- TASK GOAL
The expected output is the full data, repeated exactly, without pictures.

* * * * *

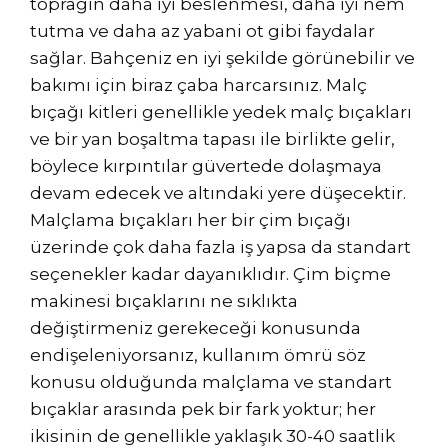
toprağın daha iyi beslenmesi, daha iyi nem
tutma ve daha az yabani ot gibi faydalar
sağlar. Bahçeniz en iyi şekilde görünebilir ve
bakımı için biraz çaba harcarsınız. Malç
bıçağı kitleri genellikle yedek malç bıçakları
ve bir yan boşaltma tapası ile birlikte gelir,
böylece kırpıntılar güvertede dolaşmaya
devam edecek ve altındaki yere düşecektir.
Malçlama bıçakları her bir çim bıçağı
üzerinde çok daha fazla iş yapsa da standart
seçenekler kadar dayanıklıdır. Çim biçme
makinesi bıçaklarını ne sıklıkta
değiştirmeniz gerekeceği konusunda
endişeleniyorsanız, kullanım ömrü söz
konusu olduğunda malçlama ve standart
bıçaklar arasında pek bir fark yoktur; her
ikisinin de genellikle yaklaşık 30-40 saatlik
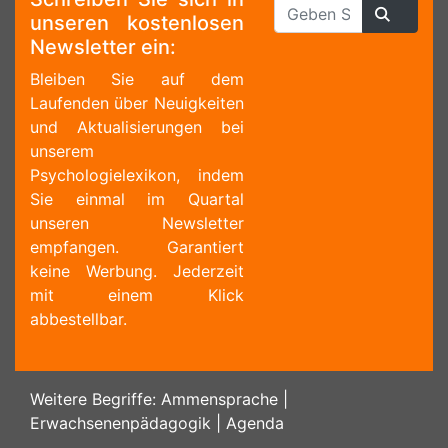
unseren kostenlosen
Newsletter ein:
Bleiben Sie auf dem
Laufenden über Neuigkeiten
und Aktualisierungen bei
unserem
Psychologielexikon, indem
Sie einmal im Quartal
unseren Newsletter
empfangen. Garantiert
keine Werbung. Jederzeit
mit einem Klick
abbestellbar.
Weitere Begriffe:
Ammensprache
|
Erwachsenenpädagogik
|
Agenda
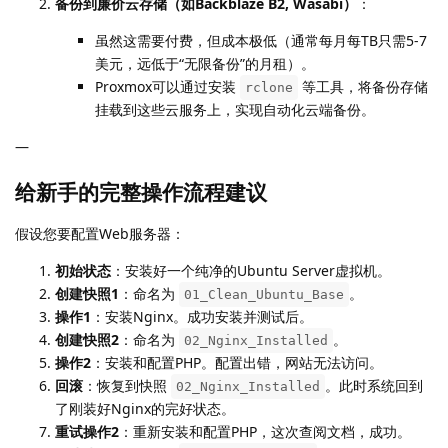
备份到廉价云存储（如Backblaze B2, Wasabi）
：
虽然这需要付费，但成本极低（通常每月每TB只需5-7
美元，远低于“无限备份”的月租）。
Proxmox可以通过安装
等工具，将备份存储
rclone
挂载到这些云服务上，实现自动化云端备份。
—
给新手的完整操作流程建议
假设您要配置Web服务器：
初始状态
：安装好一个纯净的Ubuntu Server虚拟机。
创建快照1
：命名为
。
01_Clean_Ubuntu_Base
操作1
：安装Nginx。成功安装并测试后。
创建快照2
：命名为
。
02_Nginx_Installed
操作2
：安装和配置PHP。配置出错，网站无法访问。
回滚
：恢复到快照
。此时系统回到
02_Nginx_Installed
了刚装好Nginx的完好状态。
重试操作2
：重新安装和配置PHP，这次查阅文档，成功。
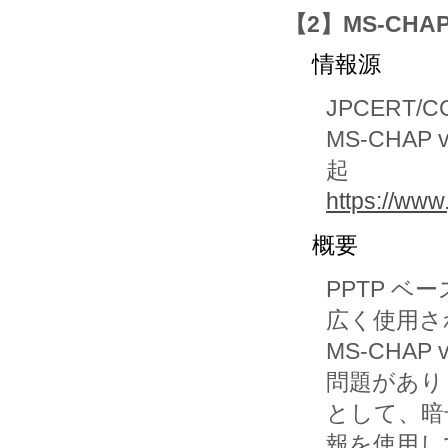
【2】MS-CH
情報源
JPCERT/CC 
MS-CHA
起
https://www.
概要
PPTP ベ
広く使用さ
MS-CHA
問題があり
として、暗
報を使用し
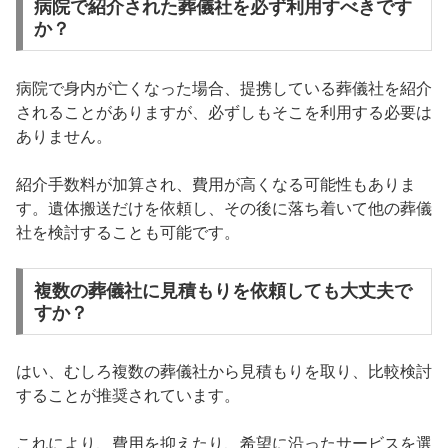
病院で紹介された葬儀社を必ず利用すべきです
か？
病院で身内が亡くなった場合、提携している葬儀社を紹介
されることがありますが、必ずしもそこを利用する必要は
ありません。
紹介手数料が加算され、費用が高くなる可能性もありま
す。遺体搬送だけを依頼し、その後に落ち着いて他の葬儀
社を検討することも可能です。
複数の葬儀社に見積もりを依頼しても大丈夫で
すか？
はい、むしろ複数の葬儀社から見積もりを取り、比較検討
することが推奨されています。
これにより、費用を抑えたり、希望に沿ったサービスを選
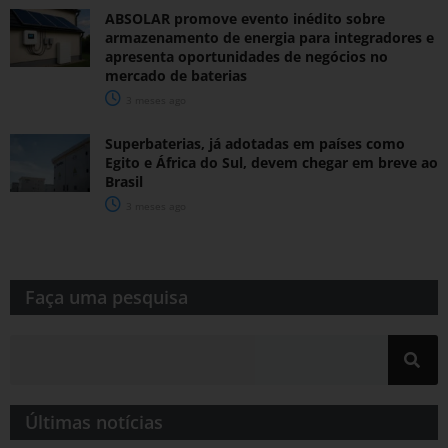
ABSOLAR promove evento inédito sobre
armazenamento de energia para integradores e
apresenta oportunidades de negócios no
mercado de baterias
3 meses ago
Superbaterias, já adotadas em países como
Egito e África do Sul, devem chegar em breve ao
Brasil
3 meses ago
Faça uma pesquisa​​
Últimas notícias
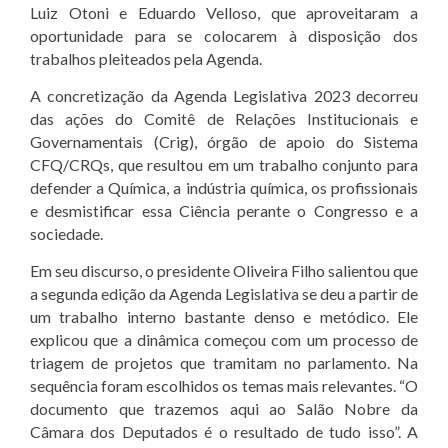
Luiz Otoni e Eduardo Velloso, que aproveitaram a
oportunidade para se colocarem à disposição dos
trabalhos pleiteados pela Agenda.
A concretização da Agenda Legislativa 2023 decorreu
das ações do Comitê de Relações Institucionais e
Governamentais (Crig), órgão de apoio do Sistema
CFQ/CRQs, que resultou em um trabalho conjunto para
defender a Química, a indústria química, os profissionais
e desmistificar essa Ciência perante o Congresso e a
sociedade.
Em seu discurso, o presidente Oliveira Filho salientou que
a segunda edição da Agenda Legislativa se deu a partir de
um trabalho interno bastante denso e metódico. Ele
explicou que a dinâmica começou com um processo de
triagem de projetos que tramitam no parlamento. Na
sequência foram escolhidos os temas mais relevantes. “O
documento que trazemos aqui ao Salão Nobre da
Câmara dos Deputados é o resultado de tudo isso”. A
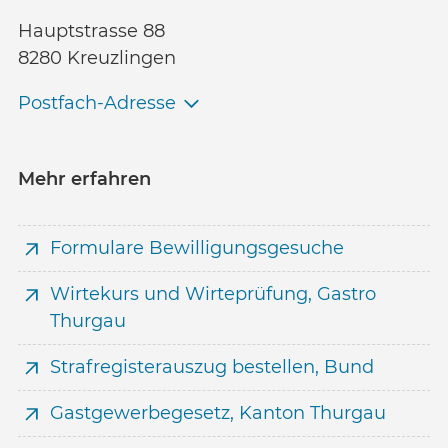
Hauptstrasse 88
8280 Kreuzlingen
Postfach-Adresse
Mehr erfahren
Formulare Bewilligungsgesuche
Wirtekurs und Wirteprüfung, Gastro
Thurgau
Strafregisterauszug bestellen, Bund
Gastgewerbegesetz, Kanton Thurgau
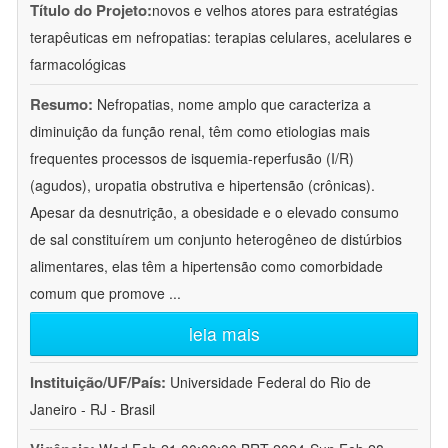
Título do Projeto:
novos e velhos atores para estratégias
terapêuticas em nefropatias: terapias celulares, acelulares e
farmacológicas
Resumo:
Nefropatias, nome amplo que caracteriza a
diminuição da função renal, têm como etiologias mais
frequentes processos de isquemia-reperfusão (I/R)
(agudos), uropatia obstrutiva e hipertensão (crônicas).
Apesar da desnutrição, a obesidade e o elevado consumo
de sal constituírem um conjunto heterogêneo de distúrbios
alimentares, elas têm a hipertensão como comorbidade
comum que promove
...
leia mais
Instituição/UF/País:
Universidade Federal do Rio de
Janeiro - RJ - Brasil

* * * * *

- YOUR SOLUTION
toprağın daha iyi beslenmesi, daha iyi nem
tutma ve daha az yabani ot gibi faydalar
sağlar. Bahçeniz en iyi şekilde görünebilir ve
bakımı için biraz çaba harcarsınız. Malç
bıçağı kitleri genellikle yedek malç bıçakları
ve bir yan boşaltma tapası ile birlikte gelir,
böylece kırpıntılar güvertede dolaşmaya
devam edecek ve altındaki yere düşecektir.
Malçlama bıçakları her bir çim bıçağı
üzerinde çok daha fazla iş yapsa da standart
seçenekler kadar dayanıklıdır. Çim biçme
makinesi bıçaklarını ne sıklıkta
değiştirmeniz gerekeceği konusunda
endişeleniyorsanız, kullanım ömrü söz
konusu olduğunda malçlama ve standart
bıçaklar arasında pek bir fark yoktur; her
ikisinin de genellikle yaklaşık 30-40 saatlik
unseren kostenlosen
Newsletter ein:
Bleiben Sie auf dem
Laufenden über Neuigkeiten
und Aktualisierungen bei
unserem
Psychologielexikon, indem
Sie einmal im Quartal
unseren Newsletter
empfangen. Garantiert
keine Werbung. Jederzeit
mit einem Klick
abbestellbar.
Weitere Begriffe:
Ammensprache
|
Erwachsenenpädagogik
|
Agenda
备份到廉价云存储（如Backblaze B2, Wasabi）
：
虽然这需要付费，但成本极低（通常每月每TB只需5-7
美元，远低于“无限备份”的月租）。
Proxmox可以通过安装
等工具，将备份存储
rclone
挂载到这些云服务上，实现自动化云端备份。
—
给新手的完整操作流程建议
假设您要配置Web服务器：
初始状态
：安装好一个纯净的Ubuntu Server虚拟机。
创建快照1
：命名为
。
01_Clean_Ubuntu_Base
操作1
：安装Nginx。成功安装并测试后。
创建快照2
：命名为
。
02_Nginx_Installed
操作2
：安装和配置PHP。配置出错，网站无法访问。
回滚
：恢复到快照
。此时系统回到
02_Nginx_Installed
了刚装好Nginx的完好状态。
重试操作2
：重新安装和配置PHP，这次查阅文档，成功。
【2】MS-CH
情報源
JPCERT/CC 
MS-CHA
起
https://www.
概要
PPTP ベ
広く使用さ
MS-CHA
問題があり
として、暗
報を使用し
病院で紹介された葬儀社を必ず利用すべきです
か？
病院で身内が亡くなった場合、提携している葬儀社を紹介
されることがありますが、必ずしもそこを利用する必要は
ありません。
紹介手数料が加算され、費用が高くなる可能性もありま
す。遺体搬送だけを依頼し、その後に落ち着いて他の葬儀
社を検討することも可能です。
複数の葬儀社に見積もりを依頼しても大丈夫で
すか？
はい、むしろ複数の葬儀社から見積もりを取り、比較検討
することが推奨されています。
これにより、費用を抑えたり、希望に沿ったサービスを選
ABSOLAR promove evento inédito sobre
armazenamento de energia para integradores e
apresenta oportunidades de negócios no
mercado de baterias
3 meses ago
Superbaterias, já adotadas em países como
Egito e África do Sul, devem chegar em breve ao
Brasil
3 meses ago
Faça uma pesquisa​​
Últimas notícias
Luiz Otoni e Eduardo Velloso, que aproveitaram a
oportunidade para se colocarem à disposição dos
trabalhos pleiteados pela Agenda.
A concretização da Agenda Legislativa 2023 decorreu
das ações do Comitê de Relações Institucionais e
Governamentais (Crig), órgão de apoio do Sistema
CFQ/CRQs, que resultou em um trabalho conjunto para
defender a Química, a indústria química, os profissionais
e desmistificar essa Ciência perante o Congresso e a
sociedade.
Em seu discurso, o presidente Oliveira Filho salientou que
a segunda edição da Agenda Legislativa se deu a partir de
um trabalho interno bastante denso e metódico. Ele
explicou que a dinâmica começou com um processo de
triagem de projetos que tramitam no parlamento. Na
sequência foram escolhidos os temas mais relevantes. “O
documento que trazemos aqui ao Salão Nobre da
Câmara dos Deputados é o resultado de tudo isso”. A
Hauptstrasse 88
8280 Kreuzlingen
Postfach-Adresse
Mehr erfahren
Formulare Bewilligungsgesuche
Wirtekurs und Wirteprüfung, Gastro
Thurgau
Strafregisterauszug bestellen, Bund
Gastgewerbegesetz, Kanton Thurgau
Título do Projeto:
novos e velhos atores para estratégias
terapêuticas em nefropatias: terapias celulares, acelulares e
farmacológicas
Resumo:
Nefropatias, nome amplo que caracteriza a
diminuição da função renal, têm como etiologias mais
frequentes processos de isquemia-reperfusão (I/R)
(agudos), uropatia obstrutiva e hipertensão (crônicas).
Apesar da desnutrição, a obesidade e o elevado consumo
de sal constituírem um conjunto heterogêneo de distúrbios
alimentares, elas têm a hipertensão como comorbidade
comum que promove
...
leia mais
Instituição/UF/País:
Universidade Federal do Rio de
Janeiro - RJ - Brasil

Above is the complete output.